Un effort a également été effectué s'agissant de la consolidation des emplois des opérateurs pour lesquels la présentation des emplois en effectifs budgétaires a été abandonnée au profit d'une présentation en emplois équivalents temps plein travaillé (ETPT). Tous les opérateurs sont désormais en mesure de fournir de données fiables s'agissant de la consolidation de ses emplois.

Consolidation des emplois des opérateurs du programme

(en ETPT)

Prévision 2007

Prévision 2008

Emplois (ETPT) rémunérés par les opérateurs hors plafond d'emplois du ministère

2.746

2.794

Source : projet annuel de performances pour 2008 de la présente mission

Le nombre d'emplois équivalents temps plein travaillés (ETPT) rémunérés par les opérateurs hors plafond d'emplois du ministère s'élève, pour 2008, à 2.794 emplois, en augmentation de 1,7 % par rapport à 2007, à périmètre constant (l'EFS et l'INTS, qui ne sont plus rattachés à la mission, comptaient 7.055 ETPT).

S'agissant du programme « Veille et sécurité sanitaires », les opérateurs qui bénéficient de postes supplémentaires sont les suivants :

- l'Agence française de sécurité sanitaire des produits de santé (AFSSAPS) pour laquelle les postes demandés en 2008 incluent la création de trois nouveaux postes dans le cadre du projet VEGA (3 ETPT) ;

- l'Agence de biomédecine (ABM) qui bénéficie comptera, pour 2008, 12 ETPT supplémentaires.
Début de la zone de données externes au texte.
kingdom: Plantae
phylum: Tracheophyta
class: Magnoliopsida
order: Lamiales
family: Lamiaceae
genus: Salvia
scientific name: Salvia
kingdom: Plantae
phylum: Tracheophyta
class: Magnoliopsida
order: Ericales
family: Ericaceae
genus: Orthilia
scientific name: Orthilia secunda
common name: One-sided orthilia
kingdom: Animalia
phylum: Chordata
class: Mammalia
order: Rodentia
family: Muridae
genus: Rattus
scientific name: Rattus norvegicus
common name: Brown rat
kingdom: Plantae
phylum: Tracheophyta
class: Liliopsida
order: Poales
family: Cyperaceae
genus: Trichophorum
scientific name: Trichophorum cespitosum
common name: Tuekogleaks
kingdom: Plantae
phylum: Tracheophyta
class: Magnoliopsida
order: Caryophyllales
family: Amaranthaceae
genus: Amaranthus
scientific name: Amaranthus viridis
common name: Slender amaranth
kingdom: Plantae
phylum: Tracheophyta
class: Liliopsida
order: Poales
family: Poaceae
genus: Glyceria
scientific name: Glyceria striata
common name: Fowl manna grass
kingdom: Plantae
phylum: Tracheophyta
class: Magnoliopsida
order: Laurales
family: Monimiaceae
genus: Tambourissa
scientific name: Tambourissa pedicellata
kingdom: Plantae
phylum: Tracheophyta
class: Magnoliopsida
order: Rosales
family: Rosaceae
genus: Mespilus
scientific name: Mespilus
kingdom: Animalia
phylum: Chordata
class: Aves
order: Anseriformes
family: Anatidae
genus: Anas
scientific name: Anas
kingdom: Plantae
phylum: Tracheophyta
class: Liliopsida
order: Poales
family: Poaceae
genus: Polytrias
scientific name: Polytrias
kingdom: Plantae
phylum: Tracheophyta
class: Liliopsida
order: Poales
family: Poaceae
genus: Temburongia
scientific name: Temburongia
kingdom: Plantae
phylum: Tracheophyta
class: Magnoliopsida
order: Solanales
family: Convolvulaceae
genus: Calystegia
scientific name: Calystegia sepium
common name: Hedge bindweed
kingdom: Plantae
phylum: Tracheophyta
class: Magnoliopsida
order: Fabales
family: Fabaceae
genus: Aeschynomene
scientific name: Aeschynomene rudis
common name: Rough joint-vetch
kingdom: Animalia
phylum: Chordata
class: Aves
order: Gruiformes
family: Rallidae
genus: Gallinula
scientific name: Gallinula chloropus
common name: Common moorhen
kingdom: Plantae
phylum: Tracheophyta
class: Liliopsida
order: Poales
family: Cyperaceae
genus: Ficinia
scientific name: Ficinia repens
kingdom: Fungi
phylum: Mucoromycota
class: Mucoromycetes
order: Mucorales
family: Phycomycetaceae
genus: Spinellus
La hausse des effectifs de l'ABM est liée à la montée en charge de l'agence qui se poursuit en 2008 (dispositif règlementaire, mission d'inspection, expertise et alerte) ;

- l'Agence française de sécurité sanitaire de l'environnement et du travail (AFSSET), dont l'augmentation des effectifs s'explique par la création de 13,3 ETPT dans le cadre du traitement des dossiers BIOCIDE et du programme européen INTARESE, ainsi que 5 ETPT, correspondant au recrutement, à mi-année 2008, de dix experts dans le cadre du plan santé au travail et trois experts dans le cadre du protocole REACH ;

- l'Etablissement de préparation et de réponse aux urgences sanitaires (EPRUS), pour lequel 17 ETPT ont été créés.

* 19 Rapport d'information n° 355 (2006-2007).

* 20 Rapport d'information n° 451 (2005-2006).

* 21 Rapport général n° 78 (2006-2007) du 23 novembre 2006, tome I, M. Philippe Marini, rapporteur général.